Online retail sales could touch anywhere between $48 billion and $60 billion (between Rs.3.1 trillion and Rs.3.9 trillion today) by 2020 from $4.47 billion last year, according to an April report by financial services firm UBS.

“E-commerce companies are creating all kinds of sales events throughout the year, apart from the bumper sales in Diwali, so these sales events in the coming months will be key,” said Harish H.V., partner at Grant Thornton, a consultancy firm.

“To compete better with a tech powerhouse such as Amazon, local companies will have to improve significantly on two counts. One, they need to have better tech, including things such as data analytics, to be able to reach the right customers. Two, improve customer satisfaction efforts by providing a better experience on the desktop and app, by offering fast delivery services and by having quality products,” he added.

Since launching in June 2013, Amazon India has spent hundreds of crores of rupees on marketing and adding tens of thousands of sellers.

The company said it offers more than 30 million products. Flipkart also has more than 30 million products on its platform, while Snapdeal has more than 12 million.

Separately, Amazon has already pumped in as much as Rs.3,415 crore into its Indian unit, barely a year after its chief executive officer Jeff Bezos promised to invest $2 billion in India over time, regulatory documents show.
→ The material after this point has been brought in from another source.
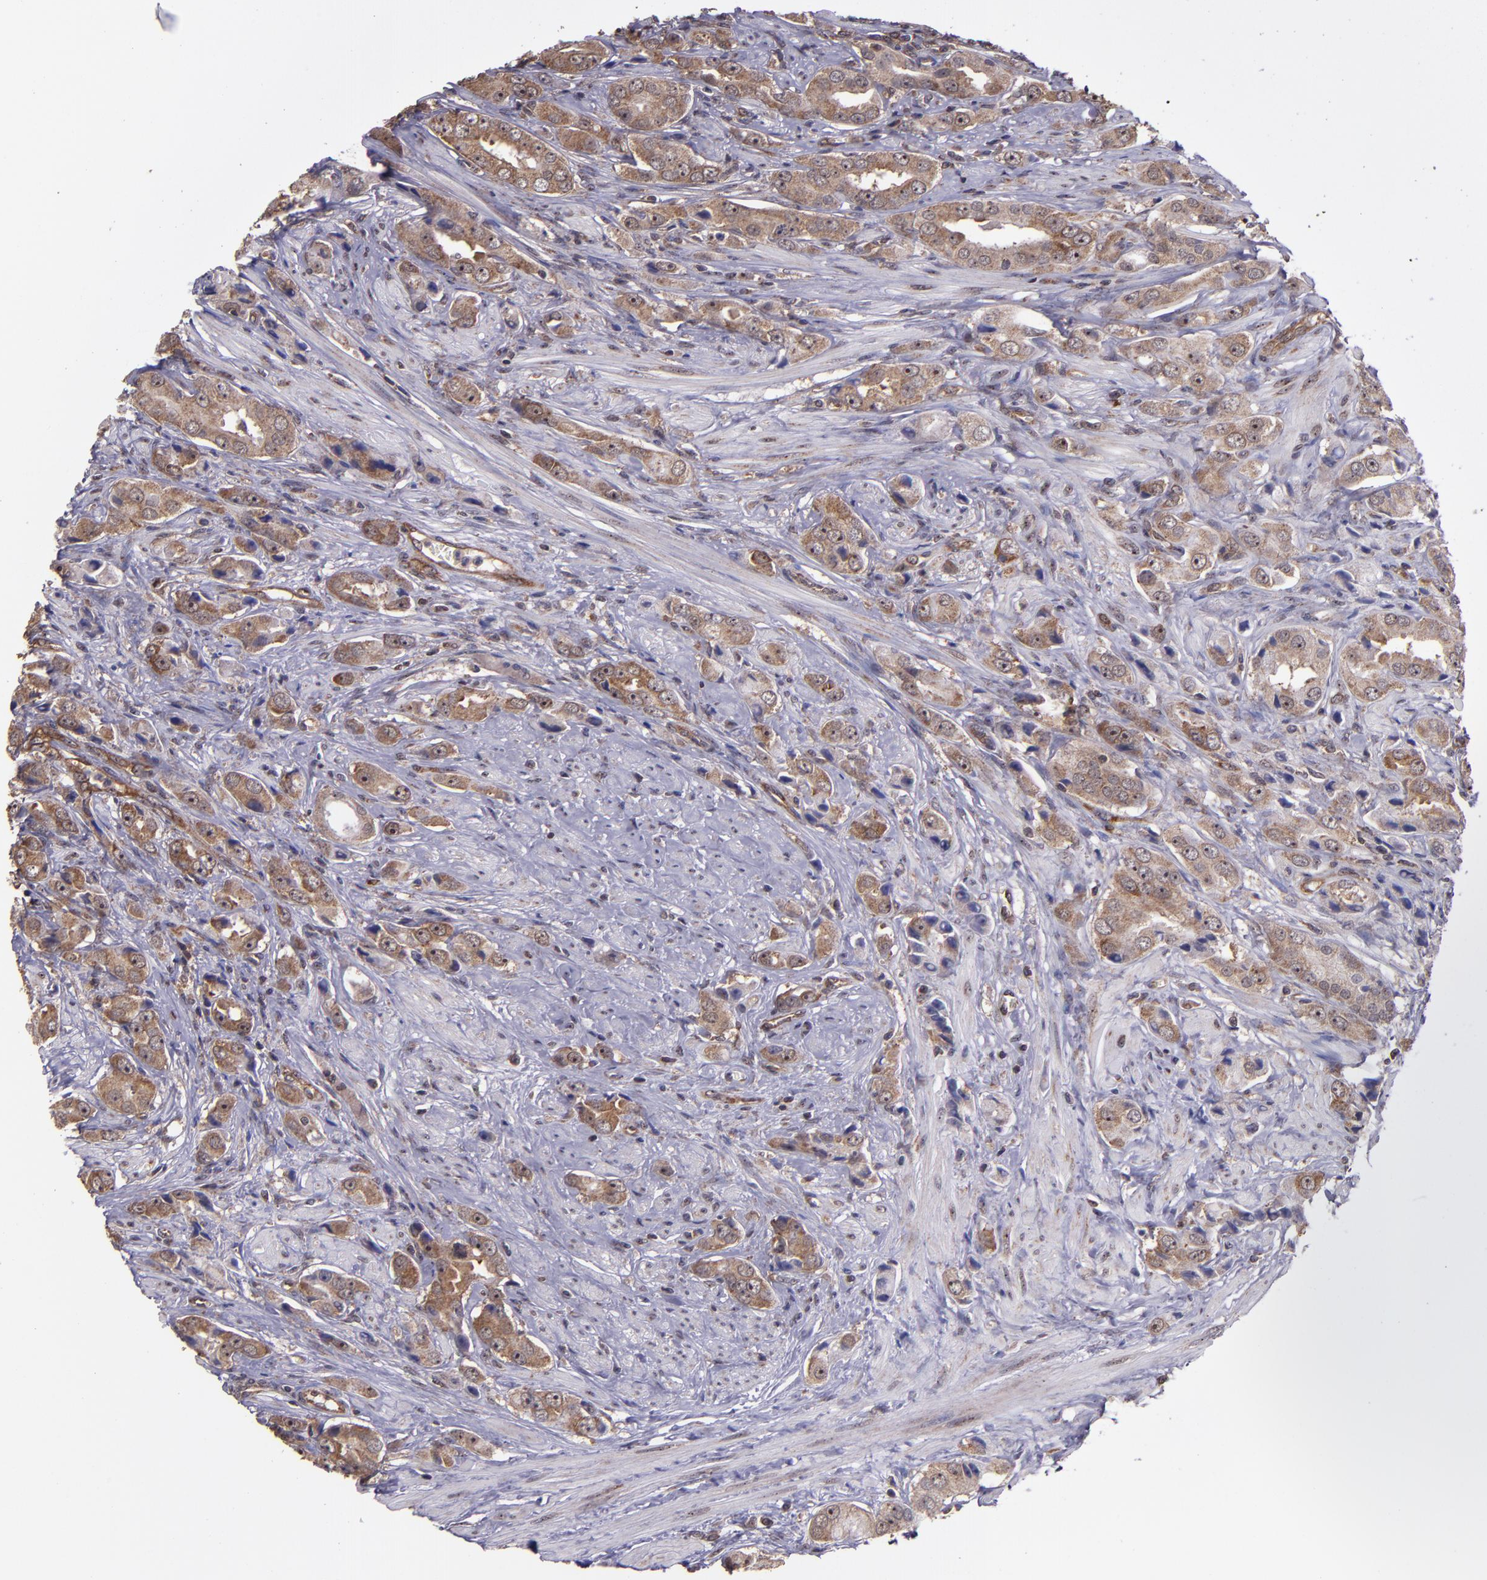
{"staining": {"intensity": "strong", "quantity": ">75%", "location": "cytoplasmic/membranous"}, "tissue": "prostate cancer", "cell_type": "Tumor cells", "image_type": "cancer", "snomed": [{"axis": "morphology", "description": "Adenocarcinoma, Medium grade"}, {"axis": "topography", "description": "Prostate"}], "caption": "Tumor cells reveal high levels of strong cytoplasmic/membranous positivity in approximately >75% of cells in prostate cancer.", "gene": "USP51", "patient": {"sex": "male", "age": 53}}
Amazon Eurasia Holdings and Amazon Asia-Pacific together invested the money in Amazon Seller Services Pvt. Ltd, the Indian unit of Amazon, in four instalments since July 2014, documents with the Registrar of Companies show.

This means Amazon India still has access to more than $1.4 billion in funds from its parent company from the planned investment of $2 billion.

Over the same period, Flipkart raised $1.7 billion and will soon receive another $600-800 million in fresh capital, while Snapdeal received roughly $800 million and is in advanced talks to raise another $500-600 million, according to previous report.